Even though Bitcoin was conceived as a grassroots democracy it cannot live up to this standard – it is entangled in ideological and economic internal conflicts. Similar scenarios might occur insight a blockchain financial network, even if the latter will be permissioned structures.
Beyond the spectacular cases of illegal or illicit use of virtual currencies (see in particular the Silk Road case), concerns about money laundering and terrorist financing surfaced very early on, leading to relevant regulation in New York and intense debate in Europe and elsewhere, including at FATF in Paris. Two characteristics inherent in blockchain technology considerably facilitate illegal activity. However, in the Bitcoin environment this is more of a problem than in any future DLT network set up by regulated entities.

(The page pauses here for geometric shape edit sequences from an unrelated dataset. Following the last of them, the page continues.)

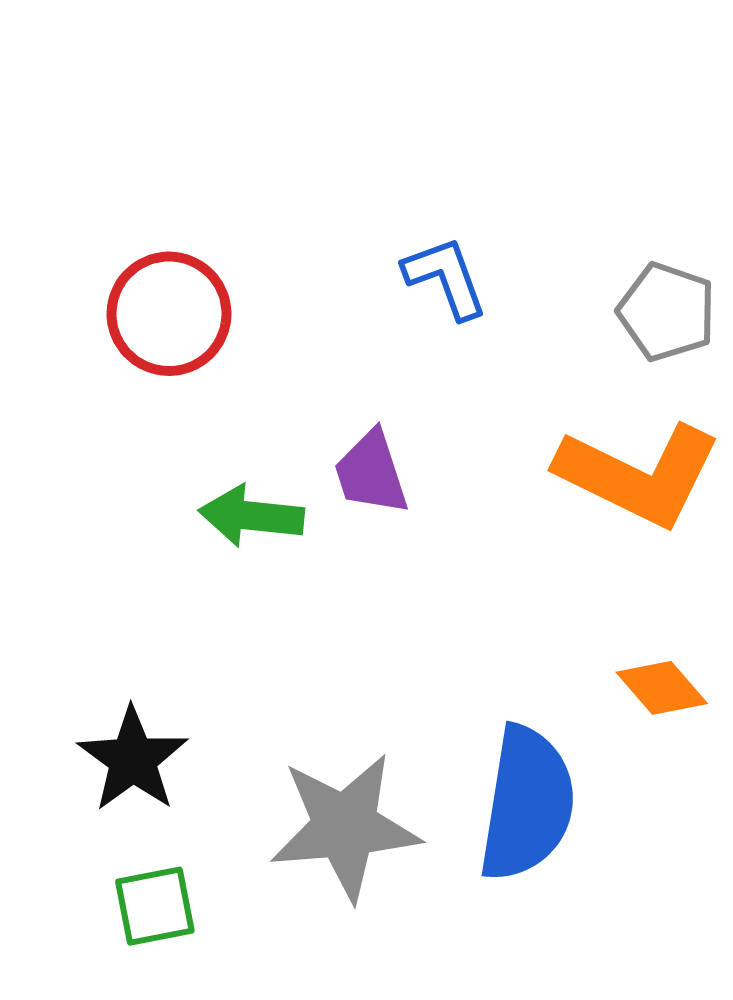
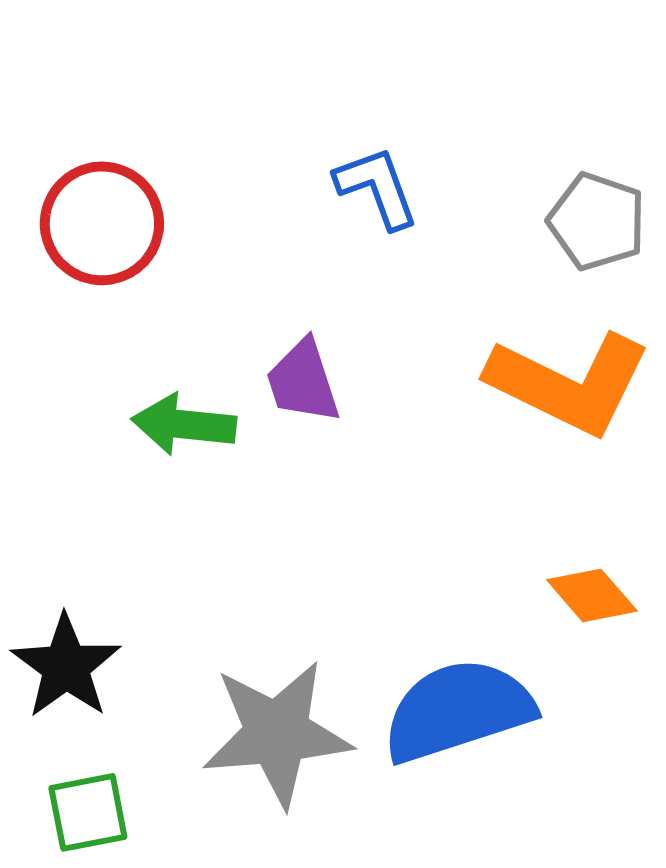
blue semicircle: (527, 804) -> (458, 710), turned -117

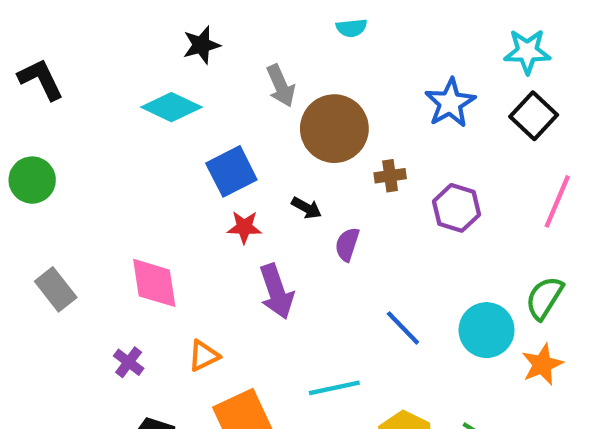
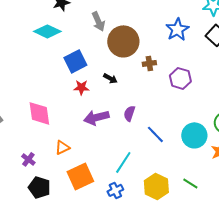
purple semicircle: (347, 244) -> (129, 113), moved
purple arrow: (276, 291) -> (96, 117), turned 95
purple cross: (129, 362) -> (28, 159), moved
cyan line: (334, 388) -> (123, 162), turned -45

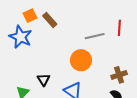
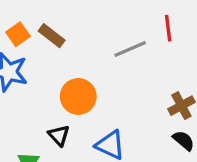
orange circle: (81, 60) -> (78, 96), moved

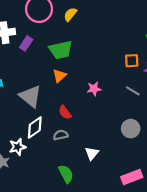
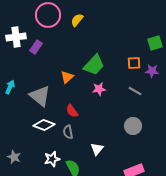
green trapezoid: (61, 50) -> (94, 65), moved, turned -35
white diamond: (35, 127) -> (44, 125), turned 55
gray semicircle: (61, 135) -> (68, 132), turned -88
white star: (17, 147) -> (52, 159), moved

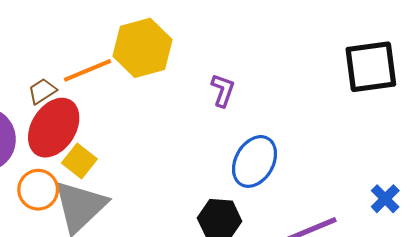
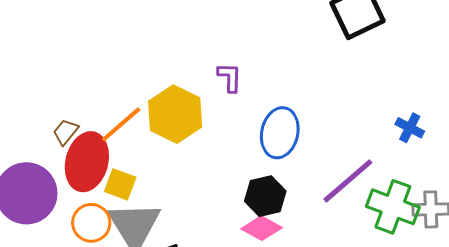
yellow hexagon: (143, 48) -> (175, 114), moved
orange line: (87, 70) -> (121, 124), moved

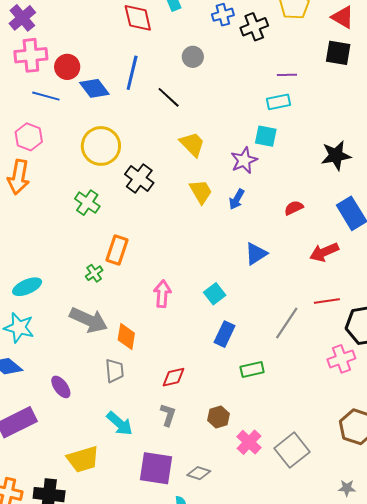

The function of blockchain systems used in financial markets might at some future point in time place them among critical infrastructures such as settlement systems and CCPs. Blockchain financial networks would provide a service that would not be easy to replace should they fail to function properly. As networks linking a multitude of financial market actors, potentially of different types, they are also highly interconnected. Hence,, such networks are destined to become important in terms of financial stability once they have attracted a certain volume of assets and a critical number of users. It might therefore be necessary to regulate blockchain financial networks with a view to ensuring that they are resilient and do not contribute to systemic risk but, ideally, help to reduce it.